Sarada menggigit bibirnya. Bayangan ketika tangannya menghantam pipi Boruto melintas di benaknya. Ketika Boruto hanya terdiam menahan rasa perih.

"Sarada bilang ... Sarada membencinya ...."

"Boruto pergi untuk melindungi semua warga Konoha, Sarada. Jika tidak pergi, maka Momoshiki akan dengan mudah menghancurkan Konoha, atau bahkan menghancurkan dunia. Tenanglah. Sarada tidak benar-benar membenci Boruto, 'kan?"

Sarada tersenyum sendu. "Tak akan pernah, Ma. Sarada tak akan bisa membencinya. Dia dan Sarada, sudah saling mengenal sejak kecil. Sarada tak akan mungkin membenci orang yang sejak kecil selalu menemani Sarada," lirih Sarada.

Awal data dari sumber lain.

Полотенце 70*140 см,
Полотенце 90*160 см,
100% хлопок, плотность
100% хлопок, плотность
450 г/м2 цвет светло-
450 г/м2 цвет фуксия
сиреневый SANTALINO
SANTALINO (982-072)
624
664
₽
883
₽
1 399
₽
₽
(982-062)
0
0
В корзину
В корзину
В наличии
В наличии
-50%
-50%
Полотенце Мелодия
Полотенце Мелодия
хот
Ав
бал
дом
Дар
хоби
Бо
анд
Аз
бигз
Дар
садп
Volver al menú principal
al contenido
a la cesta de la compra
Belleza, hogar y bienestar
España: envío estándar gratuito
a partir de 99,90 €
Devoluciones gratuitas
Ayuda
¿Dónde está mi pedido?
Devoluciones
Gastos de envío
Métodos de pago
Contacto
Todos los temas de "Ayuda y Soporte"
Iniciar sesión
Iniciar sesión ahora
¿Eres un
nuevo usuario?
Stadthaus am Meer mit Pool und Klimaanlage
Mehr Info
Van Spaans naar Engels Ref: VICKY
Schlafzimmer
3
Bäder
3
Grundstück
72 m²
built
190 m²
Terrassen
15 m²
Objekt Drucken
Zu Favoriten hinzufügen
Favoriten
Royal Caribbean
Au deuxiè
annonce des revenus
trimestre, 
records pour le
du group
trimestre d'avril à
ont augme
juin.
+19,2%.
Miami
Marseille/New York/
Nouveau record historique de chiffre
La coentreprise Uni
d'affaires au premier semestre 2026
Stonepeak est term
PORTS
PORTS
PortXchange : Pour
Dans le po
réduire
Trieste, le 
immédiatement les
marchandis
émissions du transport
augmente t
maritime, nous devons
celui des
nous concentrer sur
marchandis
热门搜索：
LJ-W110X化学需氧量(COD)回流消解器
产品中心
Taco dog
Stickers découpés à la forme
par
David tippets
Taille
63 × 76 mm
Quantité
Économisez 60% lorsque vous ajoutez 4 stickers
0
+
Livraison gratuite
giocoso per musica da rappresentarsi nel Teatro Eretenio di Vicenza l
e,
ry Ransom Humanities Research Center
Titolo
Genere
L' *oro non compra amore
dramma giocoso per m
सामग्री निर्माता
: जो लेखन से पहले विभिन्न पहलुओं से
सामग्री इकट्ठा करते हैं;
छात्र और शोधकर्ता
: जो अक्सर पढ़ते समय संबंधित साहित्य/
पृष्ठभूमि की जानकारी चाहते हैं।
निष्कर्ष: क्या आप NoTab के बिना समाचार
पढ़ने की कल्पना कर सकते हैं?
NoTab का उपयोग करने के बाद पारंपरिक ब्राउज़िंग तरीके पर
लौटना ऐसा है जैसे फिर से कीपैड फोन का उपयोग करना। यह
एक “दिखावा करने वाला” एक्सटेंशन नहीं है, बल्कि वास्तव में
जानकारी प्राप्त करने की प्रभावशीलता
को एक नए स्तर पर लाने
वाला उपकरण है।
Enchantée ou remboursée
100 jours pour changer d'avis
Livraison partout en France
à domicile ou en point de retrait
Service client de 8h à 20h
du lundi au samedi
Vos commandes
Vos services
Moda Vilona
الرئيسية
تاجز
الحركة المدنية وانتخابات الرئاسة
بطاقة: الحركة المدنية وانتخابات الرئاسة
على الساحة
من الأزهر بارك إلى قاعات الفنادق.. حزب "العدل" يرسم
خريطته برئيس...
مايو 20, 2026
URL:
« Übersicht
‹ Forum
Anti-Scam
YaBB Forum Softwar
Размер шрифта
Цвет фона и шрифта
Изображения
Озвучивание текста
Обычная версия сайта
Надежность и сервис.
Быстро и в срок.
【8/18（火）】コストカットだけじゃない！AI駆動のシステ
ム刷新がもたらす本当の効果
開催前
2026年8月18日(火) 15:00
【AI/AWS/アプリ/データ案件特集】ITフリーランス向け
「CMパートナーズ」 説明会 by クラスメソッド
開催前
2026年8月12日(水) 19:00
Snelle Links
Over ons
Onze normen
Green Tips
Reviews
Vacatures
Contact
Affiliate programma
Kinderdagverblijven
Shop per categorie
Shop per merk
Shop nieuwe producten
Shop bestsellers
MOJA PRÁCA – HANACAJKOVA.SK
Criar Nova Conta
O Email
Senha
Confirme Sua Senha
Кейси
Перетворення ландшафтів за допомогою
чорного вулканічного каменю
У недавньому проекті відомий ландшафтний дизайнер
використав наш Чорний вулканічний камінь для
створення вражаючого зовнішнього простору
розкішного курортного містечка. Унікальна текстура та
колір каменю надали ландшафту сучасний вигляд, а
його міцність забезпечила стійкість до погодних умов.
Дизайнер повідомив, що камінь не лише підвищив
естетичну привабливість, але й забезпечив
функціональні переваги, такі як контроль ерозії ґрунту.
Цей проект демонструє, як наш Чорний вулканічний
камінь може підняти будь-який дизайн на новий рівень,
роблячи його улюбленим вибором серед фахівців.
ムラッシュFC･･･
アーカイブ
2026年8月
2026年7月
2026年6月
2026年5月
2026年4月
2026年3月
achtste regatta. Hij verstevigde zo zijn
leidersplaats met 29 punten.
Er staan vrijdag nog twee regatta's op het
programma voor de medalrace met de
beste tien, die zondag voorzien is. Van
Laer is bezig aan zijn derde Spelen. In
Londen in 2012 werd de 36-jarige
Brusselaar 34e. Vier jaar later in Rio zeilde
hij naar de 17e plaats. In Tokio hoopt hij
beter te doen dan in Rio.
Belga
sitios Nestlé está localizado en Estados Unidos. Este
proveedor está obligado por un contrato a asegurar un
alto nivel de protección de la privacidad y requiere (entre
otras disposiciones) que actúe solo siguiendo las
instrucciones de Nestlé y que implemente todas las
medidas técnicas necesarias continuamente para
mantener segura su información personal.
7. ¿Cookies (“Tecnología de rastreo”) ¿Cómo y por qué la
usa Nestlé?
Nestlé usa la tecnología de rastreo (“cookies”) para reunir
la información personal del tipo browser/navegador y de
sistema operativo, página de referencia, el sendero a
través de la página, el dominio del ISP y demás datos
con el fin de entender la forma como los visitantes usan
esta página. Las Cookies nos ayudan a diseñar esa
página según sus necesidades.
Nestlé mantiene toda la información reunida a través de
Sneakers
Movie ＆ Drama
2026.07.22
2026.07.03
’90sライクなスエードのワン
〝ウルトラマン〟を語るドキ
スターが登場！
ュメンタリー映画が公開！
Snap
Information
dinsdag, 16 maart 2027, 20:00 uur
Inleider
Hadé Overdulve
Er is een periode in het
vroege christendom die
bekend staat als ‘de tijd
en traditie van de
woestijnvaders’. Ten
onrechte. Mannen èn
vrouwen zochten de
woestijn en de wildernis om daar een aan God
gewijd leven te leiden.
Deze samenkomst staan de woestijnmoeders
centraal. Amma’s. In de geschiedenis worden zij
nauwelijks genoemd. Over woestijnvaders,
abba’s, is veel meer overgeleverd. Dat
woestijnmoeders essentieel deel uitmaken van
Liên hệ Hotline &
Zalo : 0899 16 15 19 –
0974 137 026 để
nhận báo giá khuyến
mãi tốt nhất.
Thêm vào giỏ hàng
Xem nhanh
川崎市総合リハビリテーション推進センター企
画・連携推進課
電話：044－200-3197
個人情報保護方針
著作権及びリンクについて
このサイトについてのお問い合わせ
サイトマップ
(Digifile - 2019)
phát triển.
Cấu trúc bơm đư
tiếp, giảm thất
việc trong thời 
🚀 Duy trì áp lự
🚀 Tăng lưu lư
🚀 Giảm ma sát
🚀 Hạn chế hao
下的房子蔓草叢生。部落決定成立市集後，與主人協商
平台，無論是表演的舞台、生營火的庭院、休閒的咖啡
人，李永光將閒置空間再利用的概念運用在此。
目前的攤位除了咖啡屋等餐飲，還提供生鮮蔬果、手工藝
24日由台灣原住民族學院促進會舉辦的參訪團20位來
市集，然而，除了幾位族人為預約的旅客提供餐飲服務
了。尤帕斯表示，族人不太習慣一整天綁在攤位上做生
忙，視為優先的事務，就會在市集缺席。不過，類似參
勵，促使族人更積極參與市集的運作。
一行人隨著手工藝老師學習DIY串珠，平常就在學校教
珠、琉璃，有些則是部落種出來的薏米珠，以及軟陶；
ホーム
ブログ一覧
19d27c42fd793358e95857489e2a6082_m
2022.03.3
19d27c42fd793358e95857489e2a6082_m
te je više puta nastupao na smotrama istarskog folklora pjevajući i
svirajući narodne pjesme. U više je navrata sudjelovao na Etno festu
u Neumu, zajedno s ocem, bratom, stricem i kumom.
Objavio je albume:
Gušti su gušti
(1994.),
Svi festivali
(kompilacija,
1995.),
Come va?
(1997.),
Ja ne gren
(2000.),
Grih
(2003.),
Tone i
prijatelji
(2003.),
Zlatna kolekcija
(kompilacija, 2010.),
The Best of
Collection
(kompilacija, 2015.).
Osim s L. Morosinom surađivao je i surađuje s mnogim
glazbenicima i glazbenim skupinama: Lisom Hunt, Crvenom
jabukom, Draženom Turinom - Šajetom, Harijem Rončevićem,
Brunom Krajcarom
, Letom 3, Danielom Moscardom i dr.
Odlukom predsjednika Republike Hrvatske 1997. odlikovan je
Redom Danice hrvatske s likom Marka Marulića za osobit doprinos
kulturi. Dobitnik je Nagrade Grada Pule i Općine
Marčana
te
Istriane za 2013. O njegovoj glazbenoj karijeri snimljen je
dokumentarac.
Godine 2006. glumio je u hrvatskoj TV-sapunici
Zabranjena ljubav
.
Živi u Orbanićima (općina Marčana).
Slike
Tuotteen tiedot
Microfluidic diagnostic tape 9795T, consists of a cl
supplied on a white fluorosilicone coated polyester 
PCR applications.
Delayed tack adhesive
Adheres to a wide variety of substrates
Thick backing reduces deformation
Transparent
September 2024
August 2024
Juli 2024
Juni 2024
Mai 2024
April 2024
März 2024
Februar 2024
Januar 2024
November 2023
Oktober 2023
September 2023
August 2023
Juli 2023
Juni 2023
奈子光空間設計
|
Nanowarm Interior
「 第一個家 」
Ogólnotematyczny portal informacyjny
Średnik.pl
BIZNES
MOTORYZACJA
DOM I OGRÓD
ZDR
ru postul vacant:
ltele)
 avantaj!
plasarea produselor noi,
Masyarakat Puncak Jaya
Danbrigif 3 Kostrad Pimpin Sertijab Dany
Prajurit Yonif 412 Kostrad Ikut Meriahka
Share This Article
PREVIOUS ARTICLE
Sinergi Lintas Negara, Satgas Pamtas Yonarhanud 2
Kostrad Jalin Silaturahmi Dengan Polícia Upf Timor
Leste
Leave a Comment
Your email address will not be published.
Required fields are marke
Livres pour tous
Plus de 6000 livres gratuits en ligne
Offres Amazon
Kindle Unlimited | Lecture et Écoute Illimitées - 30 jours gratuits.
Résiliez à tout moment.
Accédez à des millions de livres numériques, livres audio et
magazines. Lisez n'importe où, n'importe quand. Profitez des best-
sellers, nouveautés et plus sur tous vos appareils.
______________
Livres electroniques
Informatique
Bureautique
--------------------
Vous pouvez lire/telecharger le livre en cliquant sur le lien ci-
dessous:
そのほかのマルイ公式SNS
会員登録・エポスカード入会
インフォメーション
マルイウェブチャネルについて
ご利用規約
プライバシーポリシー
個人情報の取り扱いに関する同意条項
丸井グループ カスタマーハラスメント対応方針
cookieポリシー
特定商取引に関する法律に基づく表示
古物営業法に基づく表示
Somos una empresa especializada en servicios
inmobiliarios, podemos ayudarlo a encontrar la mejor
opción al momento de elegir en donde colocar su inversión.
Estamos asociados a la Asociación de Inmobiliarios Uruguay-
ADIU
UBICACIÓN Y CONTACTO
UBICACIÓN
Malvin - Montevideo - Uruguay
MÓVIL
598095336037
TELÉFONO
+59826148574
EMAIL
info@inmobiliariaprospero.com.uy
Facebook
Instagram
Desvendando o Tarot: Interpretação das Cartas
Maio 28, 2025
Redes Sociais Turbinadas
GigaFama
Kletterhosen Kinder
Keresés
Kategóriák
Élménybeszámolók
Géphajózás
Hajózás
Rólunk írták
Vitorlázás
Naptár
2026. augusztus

Sakura tersenyum lega. "Percayalah, jika Sarada tidak membenci Boruto, maka Boruto pun tak akan pernah membenci Sarada. Sekalipun Sarada menamparnya berpuluh kali, sekalipun Sarada memukulnya sekuat tenaga, yakinlah bahwa Boruto tak akan pernah membenci Sarada."

Sarada tersenyum amat tipis, terlihat masih sendu. "Sebelum kepergiannya, dia terlihat berubah, Mama. Senyumannya dipaksakan, biru di matanya meredup, dan dia menghindari Sarada."

"Boruto punya alasan untuk itu, Sarada. Boruto pasti punya alasan yang kuat, tentang kenapa dia menghindari Sarada dan kenapa dia bersikeras merahasiakan semuanya dari Sarada."

Sarada terbayang pada wajah putus asa Boruto, ketika beberapa tahun lalu mereka gagal dalam mengerjakan sebuah misi. Waktu itu, Sarada rasa ia membenci ekspresi Boruto. Dengan refleks Sarada memegang bahu Boruto, tersenyum kecil sebagai isyarat bahwa Boruto harus kembali ceria. Semuanya Sarada lakukan tanpa berpikir lebih dulu, semuanya terjadi begitu saja. Karena ketika keceriaan Boruto menghilang, Sarada rasa ada sesuatu yang ikut hilang dari hari-hari indahnya.